Holly did not wish to stand there anymore, she wanted to leave. The professor seemed to sense this, for she took the little girl's hand and led her deeper into the village. They wound their way through the pokey streets, eventually leading to a town square. There were several shops, along with a post office, a pub, and a little church that seemed older than everything else. Behind it was a graveyard.
"Their graves are in there, aren't they?"
"Yes," McGonagall said softly. She led the little girl through the kissing gate at the entrance, and along the path inside. The pair of them then stepped onto the grass, winding around the church, and walking into the collection of tombstones beyond. Holly held tighter and tighter to the professor's hand the further into the graveyard they went. The duo passed by a pair of graves with the name Dumbledore etched upon them, but McGonagall did not stop. Deeper and deeper they hiked, until Holly saw a white, marble headstone and knew that it was them.
JAMES POTTER and LILY POTTER, the stone read, giving their dates of birth and death below. Beneath, in a curling script, was written: "Do not stand at our grave and weep. We are not there, we do not sleep." Holly reached down and touched the inscription, her fingers tracing over the carved letters.
"It's from a poem," McGonagall said. "Mary Elizabeth Frye was Lily's favorite. Dumbledore wanted to put a biblical quote on there, but though James was religious, Lily was not. So, I thought this…suited it better, somehow."
"It's perfect," Holly said, wiping the single tear that had fallen. Her chest was aching, and she rubbed at her scar absentmindedly. "My teacher read it to us last year when the headmaster died of a heart attack." She liked the thought that her parents were not confined to their cramped coffins below the earth. It was hard, but she wanted to believe that they were in everything now, in every leaf and every bird—that way they could always be with Holly.

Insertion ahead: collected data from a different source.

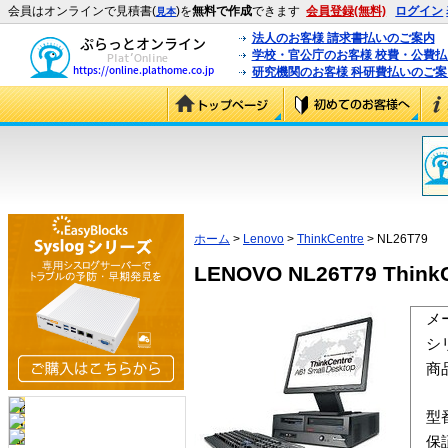
会員はオンラインで見積書(
)を
無料で作成
できます
会員登録(無料)
ログイン
見本
法人のお客様 請求書払いのご案内
学校・官公庁のお客様 校費・公費
研究機関のお客様 科研費払いのご案
ホーム
>
Lenovo
>
ThinkCentre
> NL26T79
LENOVO NL26T79 Thin
メ
シ
商
型
保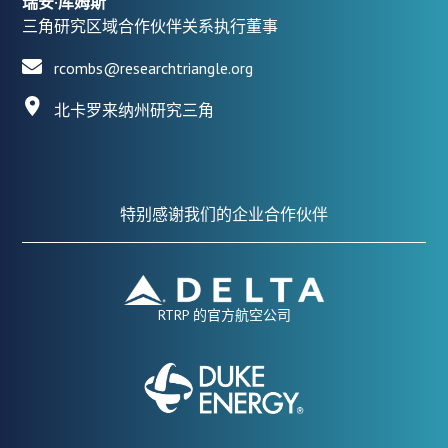
瑞安·库姆斯
三角研究区域合作伙伴关系执行董事
rcombs@researchtriangle.org
北卡罗来纳州研究三角
特别感谢我们的企业合作伙伴
RTRP 的官方航空公司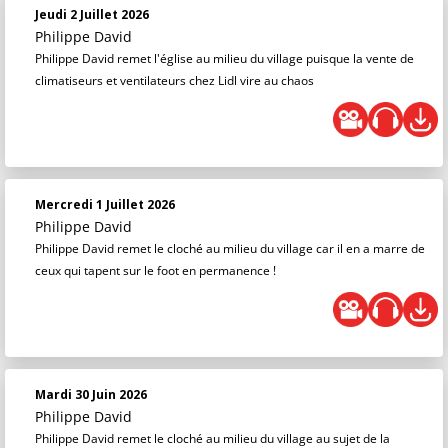
Jeudi 2 Juillet 2026
Philippe David
Philippe David remet l'église au milieu du village puisque la vente de
climatiseurs et ventilateurs chez Lidl vire au chaos
Mercredi 1 Juillet 2026
Philippe David
Philippe David remet le cloché au milieu du village car il en a marre de
ceux qui tapent sur le foot en permanence !
Mardi 30 Juin 2026
Philippe David
Philippe David remet le cloché au milieu du village au sujet de la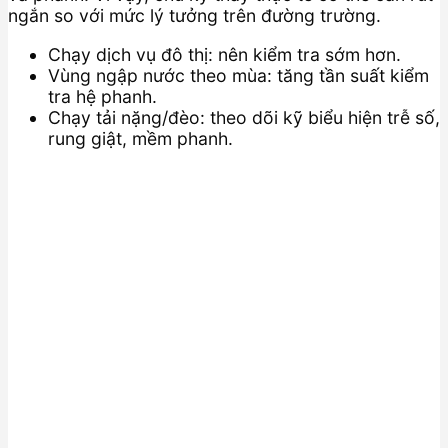
ngắn so với mức lý tưởng trên đường trường.
Chạy dịch vụ đô thị: nên kiểm tra sớm hơn.
Vùng ngập nước theo mùa: tăng tần suất kiểm
tra hệ phanh.
Chạy tải nặng/đèo: theo dõi kỹ biểu hiện trễ số,
rung giật, mềm phanh.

The pair of them stood there for a good fifteen minutes until Professor McGonagall quietly took Holly's hand and popped them back to Little Whinging.
They arrived in the park where they had left, and Holly looked around to see that no one was there. It was as if they had never left at all. The only nod to the passage of time was the deepening sky, which was reddening with the setting sun. Holly went over to the swing she had earlier claimed, sitting down and beginning to push herself back and forth.

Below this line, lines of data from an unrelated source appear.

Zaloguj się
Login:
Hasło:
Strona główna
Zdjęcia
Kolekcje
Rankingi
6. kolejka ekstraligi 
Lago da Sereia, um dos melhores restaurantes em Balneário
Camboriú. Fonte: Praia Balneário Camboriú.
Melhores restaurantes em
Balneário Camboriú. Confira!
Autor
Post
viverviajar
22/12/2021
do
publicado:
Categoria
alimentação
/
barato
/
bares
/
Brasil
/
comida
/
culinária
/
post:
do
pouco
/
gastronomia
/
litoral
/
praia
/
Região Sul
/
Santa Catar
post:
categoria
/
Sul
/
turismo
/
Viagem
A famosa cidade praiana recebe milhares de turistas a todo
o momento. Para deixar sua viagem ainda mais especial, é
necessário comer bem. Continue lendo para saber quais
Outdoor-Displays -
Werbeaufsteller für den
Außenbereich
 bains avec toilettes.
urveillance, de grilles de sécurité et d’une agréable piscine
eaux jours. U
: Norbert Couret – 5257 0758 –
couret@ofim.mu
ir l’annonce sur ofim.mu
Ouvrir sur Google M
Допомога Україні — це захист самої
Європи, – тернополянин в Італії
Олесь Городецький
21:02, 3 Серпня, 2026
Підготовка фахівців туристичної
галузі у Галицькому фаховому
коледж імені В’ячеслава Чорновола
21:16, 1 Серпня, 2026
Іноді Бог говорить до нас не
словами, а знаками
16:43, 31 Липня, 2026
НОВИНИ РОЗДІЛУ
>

McGonagall followed for a moment, watching Holly keenly. "Was I right to take you there today?"
Holly looked up at her, surprised by the question. "Of course. I needed to see it."
"And will your head rest easier now?"
"Yes," Holly lied, sighing softly. "Thank you for coming to see me today."

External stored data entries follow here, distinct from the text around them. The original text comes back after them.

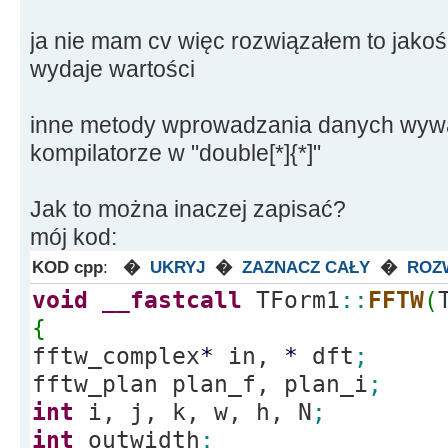
ja nie mam cv więc rozwiązałem to jakoś 
wydaje wartości
inne metody wprowadzania danych wywa
kompilatorze w "double[*]{*]"
Jak to można inaczej zapisać?
mój kod:
KOD cpp
:
�
UKRYJ
�
ZAZNACZ CAŁY
�
ROZ
void
__fastcall
TForm1
::
FFTW
(
{
fftw_complex
*
in,
*
dft
;
fftw_plan plan_f, plan_i
;
int
i, j, k, w, h, N
;
int
outwidth
;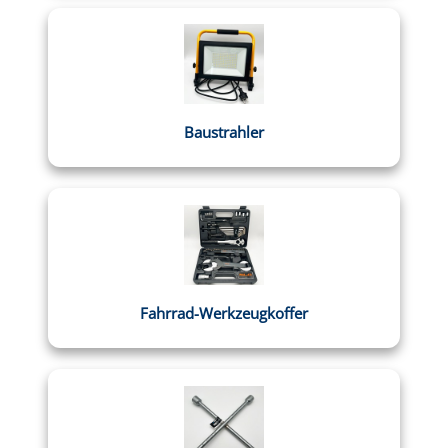
Baustrahler
Fahrrad-Werkzeugkoffer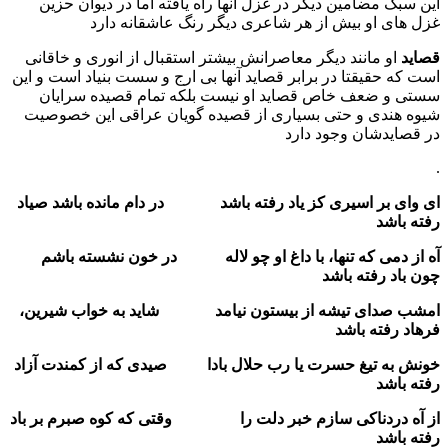
این سبک مضامین دیگر در غزل آنها راه یافته اما در دیوان حزین
غزل های او بیش از هر شاعری دیگر رنگ عاشقانه دارد
قصاید
او مانند دیگر معاصرانش بیشتر استقبال از انوری و خاقانی
است که حقیقتا در برابر قصاید آنها بی ارج و سست بنیاد است و این
سستی و ضعف خاص قصاید او نیست بلکه تمام قصیده سرایان
شیوه هندی و حتی بسیاری از قصیده گویان عراقی این خصوصیت
در قصایدشان وجود دارد
.
ای وای بر اسیری کز یاد رفته باشد در دام مانده باشد صیاد
رفته باشد
آه از دمی که تنها، با داغ او چو لاله در خون نشسته باشم
چون باد رفته باشد
امشب صدای تیشه از بیستون نیامد شاید به خواب شیرین،
فرهاد رفته باشد
خونش به تیغ حسرت یا رب حلال بادا صیدی که از کمندت آزاد
رفته باشد
از آه دردناکی سازم خبر دلت را وقتی که کوه صبرم بر باد
رفته باشد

"Of course. Goodbye, Holly."
"Goodbye, Professor," Holly replied.
The older witch smiled, disapparating with a pop.
Holly touched the bracelet onto her wrist, bringing the metal up to her mouth so she might kiss it. She wouldn't take it off—not now. Her mother and her father were dead, and yet they weren't, not really. Holly was certain that they would live while there were people still alive to miss them.
"Do not stand at my grave and cry," she whispered softly. "I am not there. I did not die."
As the light died in the park, the young witch used her feet to push off the ground and began to pump her legs, swinging higher and higher until she could nearly touch the blood-stained sky.